Earlier this month, global cannabinoid market research company BDS Analytics released its September Cannabis Retail Price Index (CPI).
The index hit 102.29 in September, a decrease from both the previous month (104.01) and this time last year (104.28). Year-to-date, the average retail prices of cannabis products has fallen -1.3%.
Despite the overall price decline, the index trended positively for pre-rolled joints, ingestibles, and topicals on a month-over-month basis. However, negative price trends in flower, vape, and dabbable concentrates pushed the index lower.

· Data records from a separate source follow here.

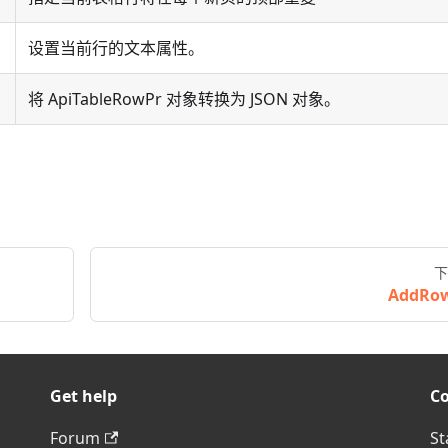
设置当前行的文本属性。
将 ApiTableRowPr 对象转换为 JSON 对象。
下
AddRo
Get help
C
Forum
St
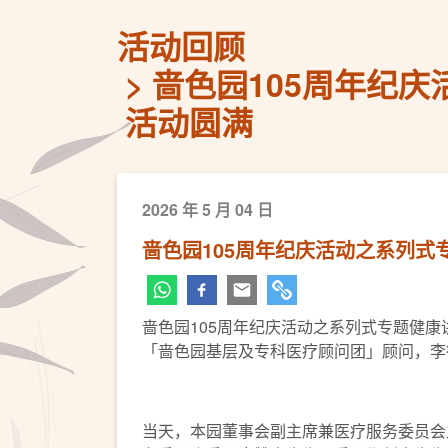
活动回顾
啬色园105周年纪
活动圆满
2026 年 5 月 04 日
啬色园105周年纪庆活动之系列
啬色园105周年纪庆活动之系列式专题健康
「啬色园基层及专科医疗顾问团」顾问，李
当天，本园董事会副主席兼医疗服务委员会主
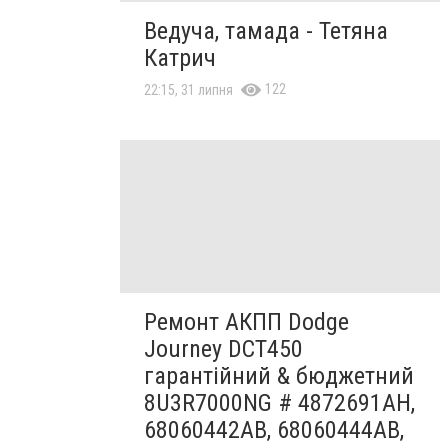
Ведуча, тамада - Тетяна
Катрич
122
22:15, 31 липня
Ремонт АКПП Dodge
Journey DCT450
гарантійний & бюджетний
8U3R7000NG # 4872691AH,
68060442AB, 68060444AB,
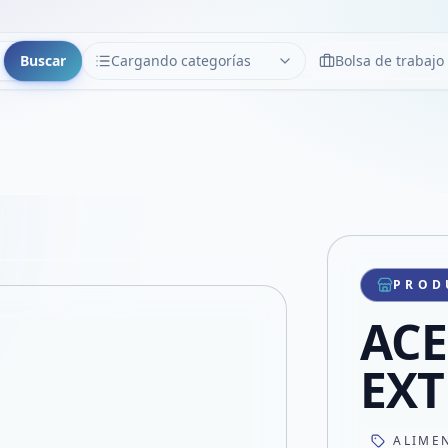
Buscar
Cargando categorías
Bolsa de trabajo
CATEGORÍAS
Limpiar
Cargando categorías...
Copiar link
Compartir producto
Compartir por WhatsApp
PROD
VER EN PANTALLA COMPLETA
Compartir por mail
ACE
Compartir en Facebook
Compartir en X
EXT
ALIME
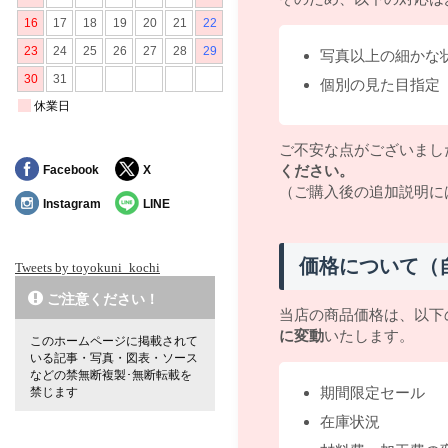
写真以上の細かな
個別の見た目指定
ご不安な点がございまし
ください。
Facebook
X
（ご購入後の追加説明に
Instagram
LINE
価格について（
Tweets by toyokuni_kochi
ご注意ください！
当店の商品価格は、以下
に変動
いたします。
このホームページに掲載されて
いる記事・写真・図表・ソース
などの禁無断複製･無断転載を
期間限定セール
禁じます
在庫状況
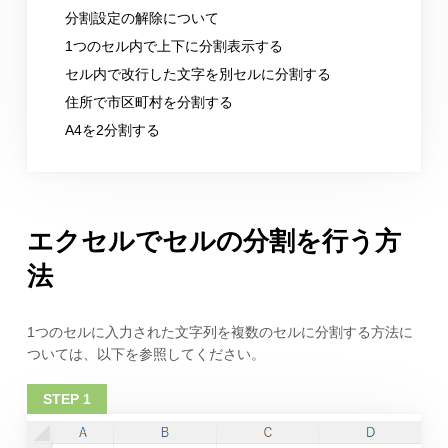
分割設定の解除について
1つのセル内で上下に分割表示する
セル内で改行した文字を別セルに分割する
住所で市区町村を分割する
A4を2分割する
エクセルでセルの分割を行う方
法
1つのセルに入力された文字列を複数のセルに分割する方法に
ついては、以下を参照してください。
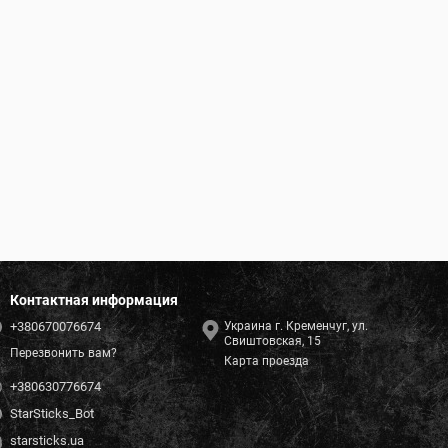
Контактная информация
+380670076674
Украина г. Кременчуг, ул.
Свиштовская, 15
Перезвонить вам?
Карта проезда
+380630776674
StarSticks_Bot
starsticks.ua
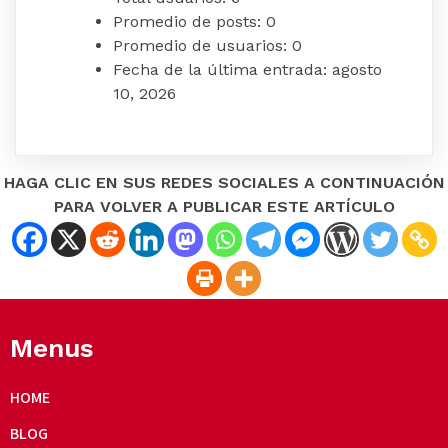
Promedio de posts:
0
Promedio de usuarios:
0
Fecha de la última entrada:
agosto
10, 2026
HAGA CLIC EN SUS REDES SOCIALES A CONTINUACIÓN
PARA VOLVER A PUBLICAR ESTE ARTÍCULO
Menus
HOME
BLOG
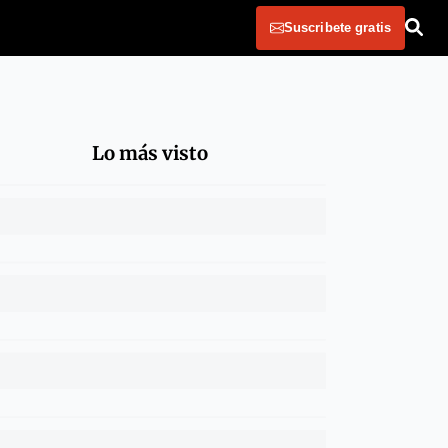
Suscribete gratis
Lo más visto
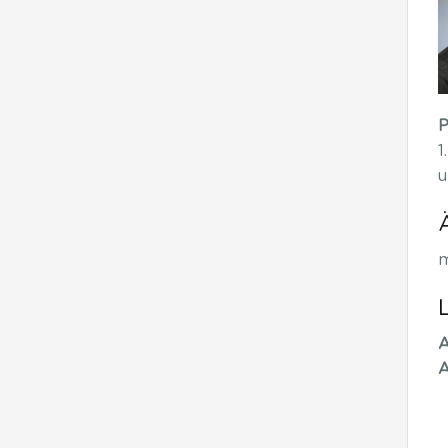
P
1
u
m
A
A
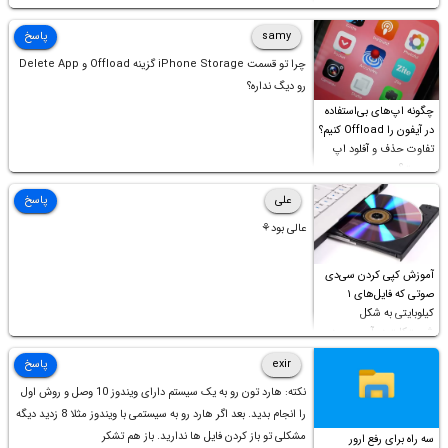
samy
پاسخ
چرا تو قسمت iPhone Storage گزینه Offload و Delete App
رو دیگ نداره؟
چگونه اپ‌های بی‌استفاده
در آیفون را Offload کنیم؟
تفاوت حذف و آفلود اپ
چیست؟
علی
پاسخ
عالی بود⚘
آموزش کپی کردن سی‌دی
صوتی که فایل‌های ۱
کیلوبایتی به شکل
شورت‌کات در آن موجود
است!
exir
پاسخ
نکته: هارد تون رو به یک سیستم دارای ویندوز 10 وصل و روش اول
را انجام بدید. بعد اگر هارد رو به سیستمی با ویندوز مثلا 8 زدید دیگه
مشکلی تو باز کردن فایل ها ندارید. باز هم تشکر
سه راه برای رفع ارور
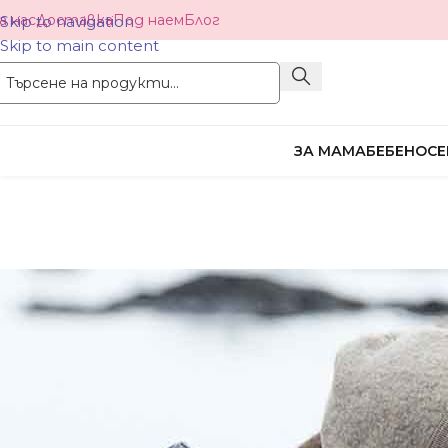
а нас
Доставка
Под наем
Блог
Skip to navigation
Skip to main content
ЗА МАМА
БЕБЕНОСЕ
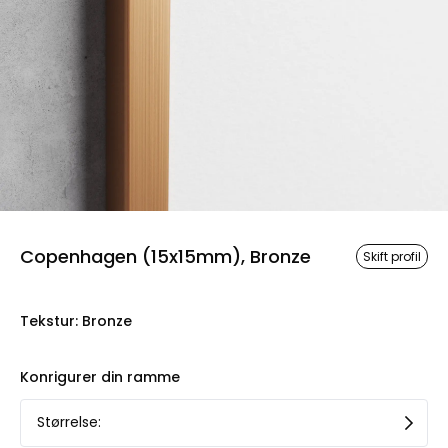
Copenhagen (15x15mm), Bronze
Skift profil
Tekstur
:
Bronze
Konrigurer din ramme
Størrelse
:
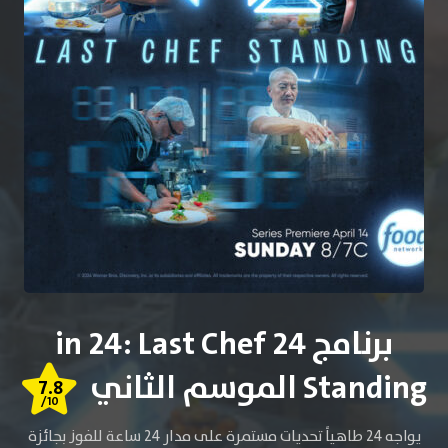
برنامج 24 in 24: Last Chef
Standing الموسم الثاني
7.8
/10
يواجه 24 طاهياً تحديات مستمرة على مدار 24 ساعة للفوز بجائزة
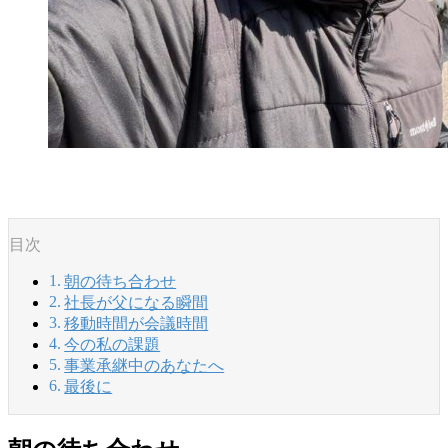
目次
朝の待ち合わせ
社長が父になる瞬間
移動時間が会議時間
今の私の課題
事業承継中のあなたへ
最後に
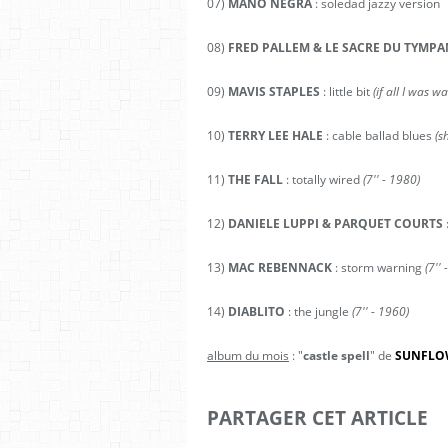
07)
MANO NEGRA
: soledad jazzy version
08)
FRED PALLEM & LE SACRE DU TYMPA
09)
MAVIS STAPLES
: little bit
(if all I was w
10)
TERRY LEE HALE
: cable ballad blues
(s
11)
THE FALL
: totally wired
(7'' - 1980)
12)
DANIELE LUPPI & PARQUET COURTS
13)
MAC REBENNACK
: storm warning
(7'' 
14)
DIABLITO
: the jungle
(7'' - 1960)
album du mois
: "
castle spell
" de
SUNFLO
PARTAGER CET ARTICLE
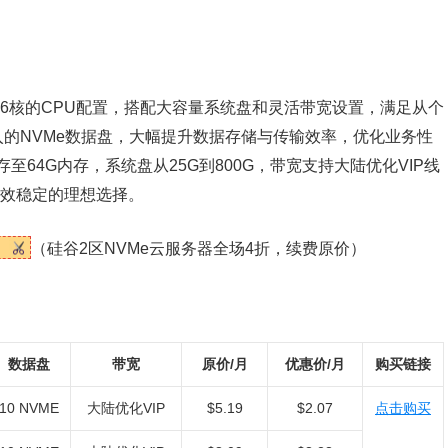
1核至16核的CPU配置，搭配大容量系统盘和灵活带宽设置，满足从个
的NVMe数据盘，大幅提升数据存储与传输效率，优化业务性
至64G内存，系统盘从25G到800G，带宽支持大陆优化VIP线
是高效稳定的理想选择。
（硅谷2区NVMe云服务器全场4折，续费原价）
数据盘
带宽
原价/月
优惠价/月
购买链接
10 NVME
大陆优化VIP
$5.19
$2.07
点击购买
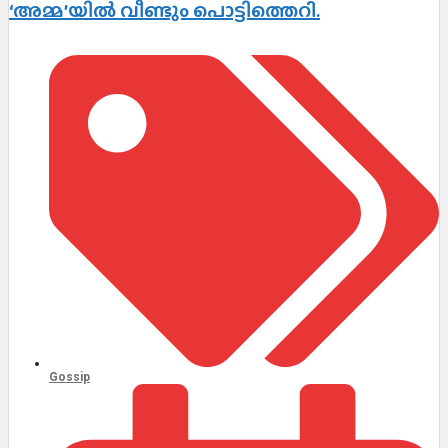
‘അമ്മ’യിൽ വീണ്ടും പൊട്ടിത്തെറി.
Gossip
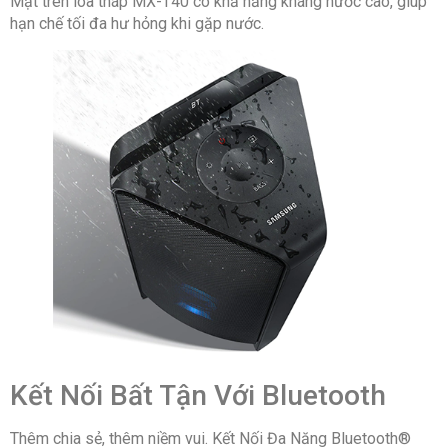
Mặt trên loa tháp MX-T40 có khả năng kháng nước cao, giúp
hạn chế tối đa hư hỏng khi gặp nước.
Kết Nối Bất Tận Với Bluetooth
Thêm chia sẻ, thêm niềm vui. Kết Nối Đa Năng Bluetooth®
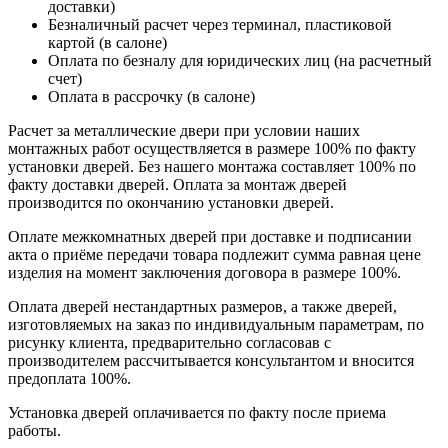
доставки)
Безналичный расчет через терминал, пластиковой
картой (в салоне)
Оплата по безналу для юридических лиц (на расчетный
счет)
Оплата в рассрочку (в салоне)
Расчет за металлические двери при условии наших
монтажных работ осуществляется в размере 100% по факту
установки дверей. Без нашего монтажа составляет 100% по
факту доставки дверей. Оплата за монтаж дверей
производится по окончанию установки дверей.
Оплате межкомнатных дверей при доставке и подписании
акта о приёме передачи товара подлежит сумма равная цене
изделия на момент заключения договора в размере 100%.
Оплата дверей нестандартных размеров, а также дверей,
изготовляемых на заказ по индивидуальным параметрам, по
рисунку клиента, предварительно согласовав с
производителем рассчитывается консультантом и вносится
предоплата 100%.
Установка дверей оплачивается по факту после приема
работы.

That said, the average retail price for flower, ingestibles, topicals, and vape has stabilized after dropping 9% through the third quarter—a result of market seasonality. While Q3 2018 dollar sales for cannabis products declined roughly 4%, BDS attributes the 2019 decline to concerns surrounding vaping. In recent months, Benzinga saw these same vaping concerns induce stock price volatility for companies like Philip Morris International Inc. (NYSE: PM) and Altria Group Inc. (NYSE: MO)
About The CPI
The CPI is designed to illustrate demand shifts, pricing adjustments, and other trends in the cannabis industry for consumers, producers, and investors. Through its GreenEdge Platform, BDS compiles retail transaction pricing data for dispensaries in Arizona, California, Colorado, Nevada, and Oregon, which make up 50% of the United States’ legalized cannabis product sales.
The CPI is relevant in generating supply chain and pricing decisions. In 2018, after persistent declines in flower prices, BDS identified a temporary floor via its CPI. Following, early-to-mid 2019, Flower prices rebounded as concentrate and vape production rose.